Keep only those lines of the records that include the string "werden".

START Input material

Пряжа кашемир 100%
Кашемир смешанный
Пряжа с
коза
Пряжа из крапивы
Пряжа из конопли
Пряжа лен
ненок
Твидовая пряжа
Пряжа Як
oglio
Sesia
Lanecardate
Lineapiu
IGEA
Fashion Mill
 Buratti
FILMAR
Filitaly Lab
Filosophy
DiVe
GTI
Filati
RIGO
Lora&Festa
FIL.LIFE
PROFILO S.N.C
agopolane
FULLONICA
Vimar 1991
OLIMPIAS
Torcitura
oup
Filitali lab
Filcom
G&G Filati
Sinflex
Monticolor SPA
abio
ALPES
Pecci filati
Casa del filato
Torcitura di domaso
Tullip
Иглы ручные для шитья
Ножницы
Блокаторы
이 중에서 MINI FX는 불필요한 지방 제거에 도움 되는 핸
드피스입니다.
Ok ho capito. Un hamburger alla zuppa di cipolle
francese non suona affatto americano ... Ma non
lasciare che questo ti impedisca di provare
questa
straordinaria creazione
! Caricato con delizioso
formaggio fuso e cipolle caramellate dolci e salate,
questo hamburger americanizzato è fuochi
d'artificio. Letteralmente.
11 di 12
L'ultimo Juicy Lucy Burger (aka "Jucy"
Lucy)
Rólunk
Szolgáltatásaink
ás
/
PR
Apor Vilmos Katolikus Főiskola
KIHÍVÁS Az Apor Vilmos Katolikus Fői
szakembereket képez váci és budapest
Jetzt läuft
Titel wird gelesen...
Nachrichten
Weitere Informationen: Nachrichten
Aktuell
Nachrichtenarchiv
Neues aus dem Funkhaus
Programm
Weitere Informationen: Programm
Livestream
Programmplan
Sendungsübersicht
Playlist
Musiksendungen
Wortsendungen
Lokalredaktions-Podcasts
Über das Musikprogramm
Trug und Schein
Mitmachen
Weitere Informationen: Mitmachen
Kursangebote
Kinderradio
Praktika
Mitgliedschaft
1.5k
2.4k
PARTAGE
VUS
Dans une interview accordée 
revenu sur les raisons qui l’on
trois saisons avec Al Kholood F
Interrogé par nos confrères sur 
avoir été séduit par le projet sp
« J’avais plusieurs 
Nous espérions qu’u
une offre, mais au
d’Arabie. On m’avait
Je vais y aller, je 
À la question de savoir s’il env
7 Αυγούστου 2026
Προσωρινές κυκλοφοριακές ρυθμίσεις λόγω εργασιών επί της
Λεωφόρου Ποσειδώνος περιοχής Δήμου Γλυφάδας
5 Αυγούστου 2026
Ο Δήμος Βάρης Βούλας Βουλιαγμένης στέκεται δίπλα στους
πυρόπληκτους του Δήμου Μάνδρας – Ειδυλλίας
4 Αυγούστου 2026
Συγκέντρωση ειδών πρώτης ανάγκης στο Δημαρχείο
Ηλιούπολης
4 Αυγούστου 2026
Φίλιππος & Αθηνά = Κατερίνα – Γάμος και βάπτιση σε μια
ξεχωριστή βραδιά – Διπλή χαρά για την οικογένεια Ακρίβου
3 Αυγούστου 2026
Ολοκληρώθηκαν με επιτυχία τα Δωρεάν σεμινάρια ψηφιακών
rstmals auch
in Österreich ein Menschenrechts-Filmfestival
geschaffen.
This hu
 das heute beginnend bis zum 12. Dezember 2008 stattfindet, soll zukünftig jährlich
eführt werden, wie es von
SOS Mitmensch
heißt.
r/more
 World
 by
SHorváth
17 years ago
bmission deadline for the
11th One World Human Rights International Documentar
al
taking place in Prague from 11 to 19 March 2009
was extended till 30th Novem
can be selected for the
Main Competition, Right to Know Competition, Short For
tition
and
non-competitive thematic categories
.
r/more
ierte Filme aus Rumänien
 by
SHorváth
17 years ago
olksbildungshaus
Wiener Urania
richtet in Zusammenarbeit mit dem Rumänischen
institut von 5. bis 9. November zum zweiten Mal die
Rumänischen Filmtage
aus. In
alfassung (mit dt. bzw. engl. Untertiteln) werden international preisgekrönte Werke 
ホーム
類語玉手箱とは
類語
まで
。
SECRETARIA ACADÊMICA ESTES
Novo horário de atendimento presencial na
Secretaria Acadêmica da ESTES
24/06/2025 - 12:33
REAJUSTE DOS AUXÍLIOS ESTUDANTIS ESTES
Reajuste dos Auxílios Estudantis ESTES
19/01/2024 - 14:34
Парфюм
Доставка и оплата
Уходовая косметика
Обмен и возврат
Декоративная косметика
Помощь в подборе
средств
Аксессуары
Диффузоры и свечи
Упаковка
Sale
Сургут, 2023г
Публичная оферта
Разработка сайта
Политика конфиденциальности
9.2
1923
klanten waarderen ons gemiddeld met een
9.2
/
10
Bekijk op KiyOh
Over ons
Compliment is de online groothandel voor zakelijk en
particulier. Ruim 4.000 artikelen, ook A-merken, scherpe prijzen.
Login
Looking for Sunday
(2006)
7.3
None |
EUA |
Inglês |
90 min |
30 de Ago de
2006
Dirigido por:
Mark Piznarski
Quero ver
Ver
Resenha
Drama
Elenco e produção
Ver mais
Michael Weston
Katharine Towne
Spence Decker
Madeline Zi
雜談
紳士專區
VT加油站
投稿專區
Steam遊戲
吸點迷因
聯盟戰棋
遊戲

END Input material

The answer
eführt werden, wie es von
alfassung (mit dt. bzw. engl. Untertiteln) werden international preisgekrönte Werke 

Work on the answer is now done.